*** Records for this task Section Begins ***
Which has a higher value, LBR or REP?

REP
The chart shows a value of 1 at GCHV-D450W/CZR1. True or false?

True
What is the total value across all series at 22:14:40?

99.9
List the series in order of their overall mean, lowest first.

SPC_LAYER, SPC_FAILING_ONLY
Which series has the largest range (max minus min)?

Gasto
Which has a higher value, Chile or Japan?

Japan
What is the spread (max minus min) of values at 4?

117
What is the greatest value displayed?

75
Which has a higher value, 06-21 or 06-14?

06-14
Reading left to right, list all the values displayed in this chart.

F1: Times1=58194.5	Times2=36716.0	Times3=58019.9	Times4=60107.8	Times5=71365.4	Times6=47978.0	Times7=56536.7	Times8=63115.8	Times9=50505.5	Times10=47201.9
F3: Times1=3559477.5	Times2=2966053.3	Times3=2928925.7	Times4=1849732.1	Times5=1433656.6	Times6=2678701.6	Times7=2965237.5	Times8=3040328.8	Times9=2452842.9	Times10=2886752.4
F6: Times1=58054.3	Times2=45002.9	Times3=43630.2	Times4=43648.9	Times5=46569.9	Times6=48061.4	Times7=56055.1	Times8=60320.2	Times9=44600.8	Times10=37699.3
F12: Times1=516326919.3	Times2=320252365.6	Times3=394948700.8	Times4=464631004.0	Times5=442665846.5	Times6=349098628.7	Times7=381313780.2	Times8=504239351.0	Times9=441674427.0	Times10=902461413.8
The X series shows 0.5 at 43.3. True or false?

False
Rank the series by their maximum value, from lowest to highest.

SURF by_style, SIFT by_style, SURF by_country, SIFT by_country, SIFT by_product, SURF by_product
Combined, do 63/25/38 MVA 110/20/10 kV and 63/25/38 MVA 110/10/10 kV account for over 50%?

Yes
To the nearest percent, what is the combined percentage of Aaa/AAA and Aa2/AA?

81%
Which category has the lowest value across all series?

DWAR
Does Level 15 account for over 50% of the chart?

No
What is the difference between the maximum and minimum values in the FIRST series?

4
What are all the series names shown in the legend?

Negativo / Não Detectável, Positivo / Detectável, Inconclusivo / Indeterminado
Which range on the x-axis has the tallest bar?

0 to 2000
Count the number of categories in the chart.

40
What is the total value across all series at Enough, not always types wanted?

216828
*** Records for this task Section Ends ***
The task: Copy the entries from their first line through the line containing "What is the spread", including both ends. Keep every line unchanged.

Task solution:
Which has a higher value, LBR or REP?

REP
The chart shows a value of 1 at GCHV-D450W/CZR1. True or false?

True
What is the total value across all series at 22:14:40?

99.9
List the series in order of their overall mean, lowest first.

SPC_LAYER, SPC_FAILING_ONLY
Which series has the largest range (max minus min)?

Gasto
Which has a higher value, Chile or Japan?

Japan
What is the spread (max minus min) of values at 4?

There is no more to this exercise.